Les deux représentations suivantes se déroulèrent encore mieux, nous prenions l’habitude et avions un peu moins le trac. Comme prévu, le public fut moins enthousiaste mais les applaudissements très chaleureux. Après la première, Florian nous présenta ses parents et ses quatre grands-parents, dont le grand-père qui lui avait prêté le crâne. Ils étaient très fiers de leur petit-fils. Le dimanche, je pus à mon tour présenter mes parents et grands-parents qui avaient fait le déplacement. Avant de repartir, ma mère me glissa à l’oreille :

— Tu as l’air de bien t’entendre avec le jeune homme, celui que tu as combattu en duel.

— Oui, répondis-je, je t’en ai parlé, je cours avec lui tous les samedis.

— Il est très beau, surtout quand il est en nu. Pourquoi n’as-tu pas dû te dénuder aussi ?

— Je ne suis pas responsable de la mise en scène, demande à Olivier.

— C’est sans importance.

Nous nous étions de nouveau douchés ensemble, en tout bien tout honneur.

Je ne revis pas Florian les semaines suivantes, il devait préparer ses examens pour le bac et nous n’avions plus de répétitions avant la fin juin, afin de préparer notre déplacement en France. Les décors et les costumes étaient prêts pour être chargés dans un camion, nous ne répétâmes que quelques détails à améliorer.

Florian rayonnait, il avait réussi son bac et se réjouissait des longues vacances avant de commencer l’université. Je lui demandai s’il partirait, il me répondit qu’il était trop content d’être seul chez lui car ses parents seraient en voyage. Je lui proposai de faire quelques randonnées avec moi dans le Jura en août, période que je passerais chez mes parents. Il accepta avec plaisir.

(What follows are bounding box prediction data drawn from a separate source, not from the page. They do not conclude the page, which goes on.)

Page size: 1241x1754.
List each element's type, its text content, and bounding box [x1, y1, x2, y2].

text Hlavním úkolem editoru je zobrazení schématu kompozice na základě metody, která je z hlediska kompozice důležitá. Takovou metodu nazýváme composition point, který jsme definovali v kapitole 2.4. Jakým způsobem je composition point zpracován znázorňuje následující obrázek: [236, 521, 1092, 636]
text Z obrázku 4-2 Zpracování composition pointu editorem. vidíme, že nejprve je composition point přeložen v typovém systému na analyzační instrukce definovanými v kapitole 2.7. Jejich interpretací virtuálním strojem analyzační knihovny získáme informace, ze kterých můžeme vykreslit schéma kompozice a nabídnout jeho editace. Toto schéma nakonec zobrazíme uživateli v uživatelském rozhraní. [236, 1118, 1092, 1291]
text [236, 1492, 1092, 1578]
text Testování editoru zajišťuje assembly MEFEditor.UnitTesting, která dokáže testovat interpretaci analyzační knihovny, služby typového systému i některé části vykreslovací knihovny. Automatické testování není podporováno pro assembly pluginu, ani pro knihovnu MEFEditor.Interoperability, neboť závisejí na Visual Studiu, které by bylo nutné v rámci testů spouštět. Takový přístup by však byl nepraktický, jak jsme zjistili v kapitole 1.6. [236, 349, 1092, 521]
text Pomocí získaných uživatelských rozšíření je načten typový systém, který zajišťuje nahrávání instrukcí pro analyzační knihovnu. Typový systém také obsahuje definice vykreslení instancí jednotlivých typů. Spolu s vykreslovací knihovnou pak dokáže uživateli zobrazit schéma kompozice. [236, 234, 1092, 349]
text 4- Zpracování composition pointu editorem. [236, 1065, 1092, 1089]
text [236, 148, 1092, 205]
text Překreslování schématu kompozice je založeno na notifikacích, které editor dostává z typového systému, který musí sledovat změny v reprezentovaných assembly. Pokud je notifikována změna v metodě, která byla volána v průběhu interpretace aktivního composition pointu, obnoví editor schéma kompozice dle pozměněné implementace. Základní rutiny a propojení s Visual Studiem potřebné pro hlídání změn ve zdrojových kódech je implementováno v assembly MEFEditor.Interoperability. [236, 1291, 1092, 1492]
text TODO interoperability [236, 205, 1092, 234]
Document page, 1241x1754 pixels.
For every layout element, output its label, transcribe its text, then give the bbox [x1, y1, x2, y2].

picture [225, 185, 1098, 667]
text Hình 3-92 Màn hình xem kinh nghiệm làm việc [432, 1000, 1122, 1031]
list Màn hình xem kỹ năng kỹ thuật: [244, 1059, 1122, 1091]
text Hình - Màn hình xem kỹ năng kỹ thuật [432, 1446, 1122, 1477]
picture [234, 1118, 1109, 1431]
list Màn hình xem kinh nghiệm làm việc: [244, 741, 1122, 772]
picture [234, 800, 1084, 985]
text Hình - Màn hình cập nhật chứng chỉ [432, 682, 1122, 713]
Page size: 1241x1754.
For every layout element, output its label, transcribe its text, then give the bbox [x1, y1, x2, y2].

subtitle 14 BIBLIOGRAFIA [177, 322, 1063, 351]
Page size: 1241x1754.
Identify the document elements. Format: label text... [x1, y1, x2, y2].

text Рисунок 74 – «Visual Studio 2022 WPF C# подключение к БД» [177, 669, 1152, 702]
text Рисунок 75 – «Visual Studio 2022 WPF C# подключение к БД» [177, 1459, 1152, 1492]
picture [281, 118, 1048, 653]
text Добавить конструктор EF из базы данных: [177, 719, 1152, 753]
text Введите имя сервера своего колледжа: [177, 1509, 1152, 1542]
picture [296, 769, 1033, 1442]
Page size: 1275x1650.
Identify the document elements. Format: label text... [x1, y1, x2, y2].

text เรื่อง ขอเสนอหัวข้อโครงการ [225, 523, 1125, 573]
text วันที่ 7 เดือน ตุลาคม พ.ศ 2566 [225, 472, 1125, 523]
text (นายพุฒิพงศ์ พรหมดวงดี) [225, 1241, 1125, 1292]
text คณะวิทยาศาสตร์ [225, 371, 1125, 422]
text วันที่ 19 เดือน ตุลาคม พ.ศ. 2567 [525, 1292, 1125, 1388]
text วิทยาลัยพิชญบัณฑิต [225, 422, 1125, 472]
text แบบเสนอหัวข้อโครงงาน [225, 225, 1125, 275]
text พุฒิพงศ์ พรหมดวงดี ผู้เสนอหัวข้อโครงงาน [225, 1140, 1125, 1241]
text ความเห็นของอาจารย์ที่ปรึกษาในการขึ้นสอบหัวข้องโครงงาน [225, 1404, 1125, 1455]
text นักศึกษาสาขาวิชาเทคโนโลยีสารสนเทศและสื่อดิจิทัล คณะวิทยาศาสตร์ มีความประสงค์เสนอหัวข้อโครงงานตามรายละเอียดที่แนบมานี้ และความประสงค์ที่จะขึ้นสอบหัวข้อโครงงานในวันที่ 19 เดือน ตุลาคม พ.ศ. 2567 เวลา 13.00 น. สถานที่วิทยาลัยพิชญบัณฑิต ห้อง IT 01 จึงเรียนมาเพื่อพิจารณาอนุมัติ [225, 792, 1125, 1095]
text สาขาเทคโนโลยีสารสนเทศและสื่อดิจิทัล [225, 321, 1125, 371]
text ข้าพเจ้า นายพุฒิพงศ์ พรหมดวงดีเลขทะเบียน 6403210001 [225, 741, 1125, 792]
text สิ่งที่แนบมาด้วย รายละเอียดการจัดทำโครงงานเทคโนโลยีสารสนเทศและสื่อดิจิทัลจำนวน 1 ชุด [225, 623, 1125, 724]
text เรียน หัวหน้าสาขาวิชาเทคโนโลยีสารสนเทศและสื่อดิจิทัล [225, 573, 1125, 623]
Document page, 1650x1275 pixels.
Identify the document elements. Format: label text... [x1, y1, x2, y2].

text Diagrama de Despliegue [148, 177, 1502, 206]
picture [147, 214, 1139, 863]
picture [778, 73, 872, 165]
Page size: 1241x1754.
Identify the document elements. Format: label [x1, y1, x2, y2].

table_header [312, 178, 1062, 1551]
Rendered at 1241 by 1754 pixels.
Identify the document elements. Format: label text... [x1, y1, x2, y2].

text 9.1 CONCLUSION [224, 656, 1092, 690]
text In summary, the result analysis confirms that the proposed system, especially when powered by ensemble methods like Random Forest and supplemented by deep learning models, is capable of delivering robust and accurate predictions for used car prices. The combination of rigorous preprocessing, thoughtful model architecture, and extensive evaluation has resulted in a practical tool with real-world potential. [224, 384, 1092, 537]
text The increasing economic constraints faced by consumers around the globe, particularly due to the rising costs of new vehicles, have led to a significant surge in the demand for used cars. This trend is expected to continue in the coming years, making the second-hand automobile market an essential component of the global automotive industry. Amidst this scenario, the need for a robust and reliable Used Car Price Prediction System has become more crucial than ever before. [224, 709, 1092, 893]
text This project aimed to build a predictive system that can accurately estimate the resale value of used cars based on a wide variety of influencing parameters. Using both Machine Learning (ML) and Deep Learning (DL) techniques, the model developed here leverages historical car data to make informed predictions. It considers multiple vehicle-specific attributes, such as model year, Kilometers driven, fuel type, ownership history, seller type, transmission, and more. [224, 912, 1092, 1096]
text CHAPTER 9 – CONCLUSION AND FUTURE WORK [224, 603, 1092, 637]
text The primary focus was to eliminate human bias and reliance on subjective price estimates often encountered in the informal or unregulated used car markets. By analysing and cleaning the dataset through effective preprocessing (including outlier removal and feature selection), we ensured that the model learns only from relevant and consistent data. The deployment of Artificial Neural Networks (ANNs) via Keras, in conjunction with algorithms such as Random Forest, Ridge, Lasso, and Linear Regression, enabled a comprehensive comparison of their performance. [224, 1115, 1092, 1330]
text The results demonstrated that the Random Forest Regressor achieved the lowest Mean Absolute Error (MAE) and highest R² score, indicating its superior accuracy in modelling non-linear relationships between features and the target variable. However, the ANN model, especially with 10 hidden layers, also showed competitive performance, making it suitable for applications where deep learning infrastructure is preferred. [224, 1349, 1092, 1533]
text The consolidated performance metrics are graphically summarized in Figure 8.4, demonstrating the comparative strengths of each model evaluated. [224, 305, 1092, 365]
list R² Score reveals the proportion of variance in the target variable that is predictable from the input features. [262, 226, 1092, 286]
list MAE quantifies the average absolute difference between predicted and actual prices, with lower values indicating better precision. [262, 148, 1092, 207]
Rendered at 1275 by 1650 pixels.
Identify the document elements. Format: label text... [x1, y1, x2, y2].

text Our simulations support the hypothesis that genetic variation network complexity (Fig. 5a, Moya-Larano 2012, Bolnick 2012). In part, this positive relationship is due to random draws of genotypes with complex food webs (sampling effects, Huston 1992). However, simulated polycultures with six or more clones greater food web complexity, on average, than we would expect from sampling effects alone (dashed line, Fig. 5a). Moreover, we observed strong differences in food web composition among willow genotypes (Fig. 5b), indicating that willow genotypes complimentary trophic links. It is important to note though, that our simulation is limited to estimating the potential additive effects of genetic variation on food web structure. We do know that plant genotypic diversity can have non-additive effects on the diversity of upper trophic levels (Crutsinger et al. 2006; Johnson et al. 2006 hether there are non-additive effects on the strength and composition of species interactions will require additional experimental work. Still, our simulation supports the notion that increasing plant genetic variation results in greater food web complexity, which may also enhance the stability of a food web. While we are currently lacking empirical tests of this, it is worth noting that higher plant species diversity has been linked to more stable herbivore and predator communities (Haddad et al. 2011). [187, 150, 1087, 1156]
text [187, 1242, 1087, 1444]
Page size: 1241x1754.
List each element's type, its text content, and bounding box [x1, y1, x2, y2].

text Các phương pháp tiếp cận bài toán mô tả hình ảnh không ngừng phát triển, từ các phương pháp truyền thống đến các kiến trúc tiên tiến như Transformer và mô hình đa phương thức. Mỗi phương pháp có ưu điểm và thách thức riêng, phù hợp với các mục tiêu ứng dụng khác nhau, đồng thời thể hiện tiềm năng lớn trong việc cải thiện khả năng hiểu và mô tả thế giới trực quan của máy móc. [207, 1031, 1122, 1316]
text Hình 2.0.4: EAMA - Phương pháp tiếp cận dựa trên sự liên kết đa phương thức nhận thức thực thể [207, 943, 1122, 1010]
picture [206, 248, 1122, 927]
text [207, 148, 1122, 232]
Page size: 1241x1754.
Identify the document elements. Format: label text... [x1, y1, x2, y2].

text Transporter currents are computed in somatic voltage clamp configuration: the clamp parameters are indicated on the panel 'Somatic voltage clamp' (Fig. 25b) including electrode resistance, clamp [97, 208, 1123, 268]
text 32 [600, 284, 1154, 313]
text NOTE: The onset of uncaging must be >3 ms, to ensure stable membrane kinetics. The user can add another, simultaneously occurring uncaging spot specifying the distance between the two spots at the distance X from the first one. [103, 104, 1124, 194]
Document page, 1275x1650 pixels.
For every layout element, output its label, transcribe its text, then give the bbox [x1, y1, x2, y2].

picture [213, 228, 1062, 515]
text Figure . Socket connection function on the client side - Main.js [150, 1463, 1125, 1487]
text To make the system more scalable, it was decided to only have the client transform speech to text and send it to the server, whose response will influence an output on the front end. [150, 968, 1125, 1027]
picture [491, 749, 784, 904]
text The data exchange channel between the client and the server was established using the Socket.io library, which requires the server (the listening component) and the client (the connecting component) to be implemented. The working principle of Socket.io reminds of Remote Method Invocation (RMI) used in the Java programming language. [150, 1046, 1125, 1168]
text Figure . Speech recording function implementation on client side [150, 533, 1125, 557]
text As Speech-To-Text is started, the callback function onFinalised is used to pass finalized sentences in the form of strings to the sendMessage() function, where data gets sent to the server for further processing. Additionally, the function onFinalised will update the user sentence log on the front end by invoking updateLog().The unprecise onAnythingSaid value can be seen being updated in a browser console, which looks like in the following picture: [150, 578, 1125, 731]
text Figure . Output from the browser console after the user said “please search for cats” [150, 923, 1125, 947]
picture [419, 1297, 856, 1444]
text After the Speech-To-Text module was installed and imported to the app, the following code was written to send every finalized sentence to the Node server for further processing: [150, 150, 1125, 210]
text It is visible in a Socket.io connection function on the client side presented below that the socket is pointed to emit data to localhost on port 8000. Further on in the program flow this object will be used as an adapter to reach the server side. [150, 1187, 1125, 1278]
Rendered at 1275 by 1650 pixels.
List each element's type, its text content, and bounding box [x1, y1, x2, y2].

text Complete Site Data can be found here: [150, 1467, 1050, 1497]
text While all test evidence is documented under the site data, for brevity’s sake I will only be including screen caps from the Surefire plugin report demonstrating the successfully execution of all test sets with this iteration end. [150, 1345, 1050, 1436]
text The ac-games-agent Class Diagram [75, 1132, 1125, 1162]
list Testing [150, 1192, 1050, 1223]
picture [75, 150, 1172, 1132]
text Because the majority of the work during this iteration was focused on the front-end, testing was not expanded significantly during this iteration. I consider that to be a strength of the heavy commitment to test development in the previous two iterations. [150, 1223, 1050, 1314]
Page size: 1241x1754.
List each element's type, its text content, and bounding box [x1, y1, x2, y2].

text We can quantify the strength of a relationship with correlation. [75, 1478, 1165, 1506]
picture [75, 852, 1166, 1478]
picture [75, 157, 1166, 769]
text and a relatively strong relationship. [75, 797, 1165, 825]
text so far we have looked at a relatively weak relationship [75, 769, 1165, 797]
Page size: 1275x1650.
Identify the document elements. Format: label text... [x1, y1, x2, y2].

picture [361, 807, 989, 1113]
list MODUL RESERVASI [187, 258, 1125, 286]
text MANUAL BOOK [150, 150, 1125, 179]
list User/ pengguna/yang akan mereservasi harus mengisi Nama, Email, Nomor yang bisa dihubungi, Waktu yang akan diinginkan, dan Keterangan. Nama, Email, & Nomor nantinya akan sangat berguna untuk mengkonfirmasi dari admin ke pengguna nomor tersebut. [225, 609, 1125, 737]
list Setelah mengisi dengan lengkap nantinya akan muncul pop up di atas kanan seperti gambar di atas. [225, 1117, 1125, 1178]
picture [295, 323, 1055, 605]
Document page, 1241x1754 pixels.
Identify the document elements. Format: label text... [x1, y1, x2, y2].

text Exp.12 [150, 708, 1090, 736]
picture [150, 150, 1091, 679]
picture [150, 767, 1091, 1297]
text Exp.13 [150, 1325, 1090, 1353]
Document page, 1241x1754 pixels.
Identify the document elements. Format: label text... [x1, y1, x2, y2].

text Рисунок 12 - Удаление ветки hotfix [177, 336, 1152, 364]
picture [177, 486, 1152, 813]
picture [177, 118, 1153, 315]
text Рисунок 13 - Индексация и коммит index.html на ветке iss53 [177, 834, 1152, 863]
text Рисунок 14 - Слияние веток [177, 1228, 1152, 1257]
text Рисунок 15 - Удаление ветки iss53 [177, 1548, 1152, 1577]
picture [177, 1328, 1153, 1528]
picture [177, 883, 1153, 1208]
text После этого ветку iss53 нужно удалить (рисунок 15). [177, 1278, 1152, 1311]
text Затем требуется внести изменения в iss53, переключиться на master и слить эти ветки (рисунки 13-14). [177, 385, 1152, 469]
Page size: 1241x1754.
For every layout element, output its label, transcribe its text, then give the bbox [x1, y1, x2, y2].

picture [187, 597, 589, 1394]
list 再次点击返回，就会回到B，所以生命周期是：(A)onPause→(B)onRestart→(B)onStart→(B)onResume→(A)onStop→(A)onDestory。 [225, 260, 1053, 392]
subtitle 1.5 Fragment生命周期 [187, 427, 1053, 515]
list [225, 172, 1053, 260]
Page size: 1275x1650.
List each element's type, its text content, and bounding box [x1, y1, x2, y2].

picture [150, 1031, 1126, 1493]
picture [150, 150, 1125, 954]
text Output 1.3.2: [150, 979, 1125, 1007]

Nous avions décidé de faire le voyage en train pour des raisons écologiques, nous prîmes donc un TER à Genève jusqu’à Lyon Part Dieu puis un TGV jusqu’à Béziers. Nous arrivâmes le jeudi au milieu de l’après-midi. Les organisateurs du festival nous avaient réservé des chambres dans un hôtel Ibis et mis un car à disposition pour les transferts. La présidente alla chercher les cartes à la réception, puis nous dit :

— Il n’a pas été possible d’avoir des chambres individuelles, les hôtels sont pleins en ce moment. Comme nous sommes un nombre impair, il y aura un ou une solitaire.

— Il y a aussi des plaisirs solitaires, fit Tiago.

Je savais que les hôtels Ibis avaient des grands lits, il faudrait donc non seulement partager la chambre, mais aussi le lit. Lucie commença la distribution, à la fin nous n’étions plus que cinq : Anaïs, Nadège, Dylan, Florian et moi. J’allais enfin savoir : si Florian était en couple avec Anaïs, ils dormiraient ensemble, Nadège serait seule et je serais avec Dylan. S’ils n’étaient pas en couple, il y aurait trois possibilités… Mon cœur battait très fort.